Coraz więcej punktów akceptuje płatności bezgotówkowe
Chociaż jeszcze do niedawna stawki interchange w Polsce należały do najwyższych w Europie. Po obniżkach zaczęło jednak przybywać w naszym kraju punktów akceptujących płatności bezgotówkowe.
- Polska jest na samym początku tej drogi. Jedynie 15 – 20 proc. transakcji detalicznych, czyli dokonywanych przez konsumentów, jest wykonywanych właśnie za pomocą kart płatniczych. Średnia europejska jest dwu-, trzykrotnie wyższa, to jest 30 – 40 proc. Liderami na europejskim rynku pod tym względem są kraje skandynawskie. Oczywiście nie możemy wprost porównywać się do tych państw, bo tam jest trochę inna kultura gospodarcza. Tam już myśli się o bezgotówkowości – zaznacza ekspert.

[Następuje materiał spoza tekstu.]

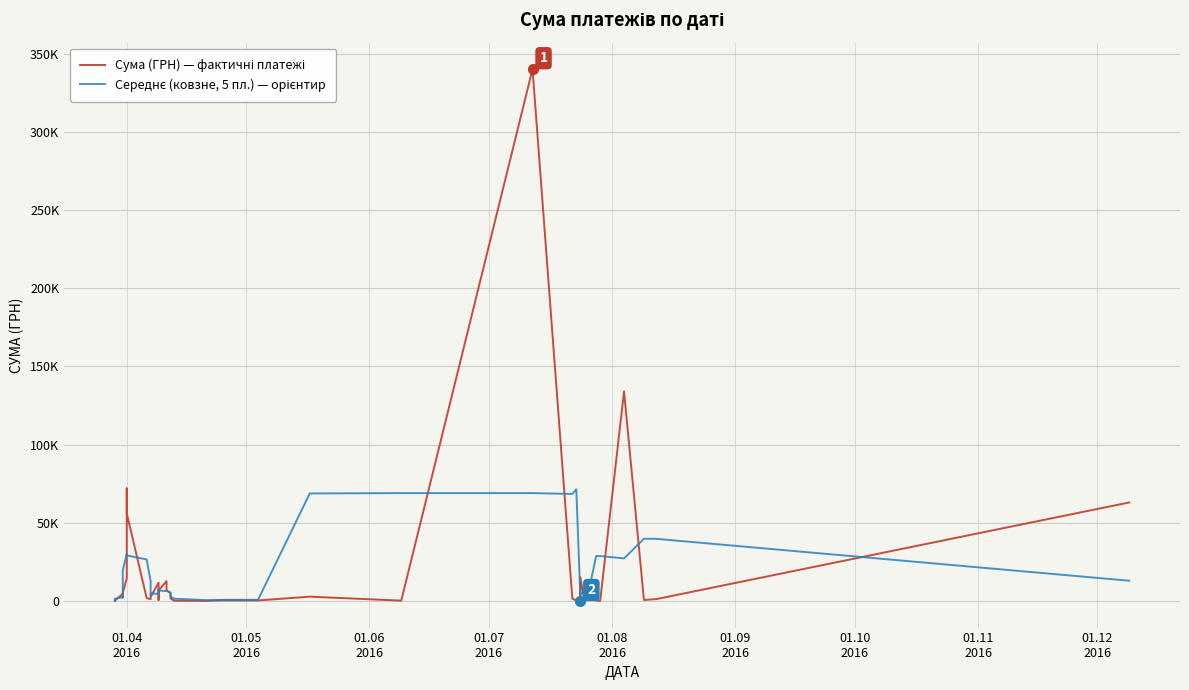

Which series has the largest range (max minus min)?

Сума (ГРН) — фактичні платежі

W Polsce miasto bezgotówkowe?
Szwecja, Islandia i Norwegia są tu liderami. Z kolei irlandzkie Cork i włoskie Bergamo mają ambicje być pierwszymi na świecie bezgotówkowymi miastami. Ale i my mamy takie plany.
- Świetnym pomysłem jest wytypowanie takiego miasta również w Polsce. Trzeba zarazić tym pomysłem samorządowców. To też od społeczności lokalnej musi wyjść taki pomysł i być ten naturalny impuls – uważa Robert Łaniewski.
Na razie jeszcze nie wiadomo, o które miasto chodzi. Aby zachęcić mieszkańców do płatności elektronicznych, na pewno potrzebne jest tu połączenie wysiłków detalistów, władz miasta, policji, przedstawicieli biznesu oraz banków.
A hasłem przewodnim Fundacji Rozwoju Obrotu Bezgotówkowego na przyszły rok jest „Przesiądź się na kartę”.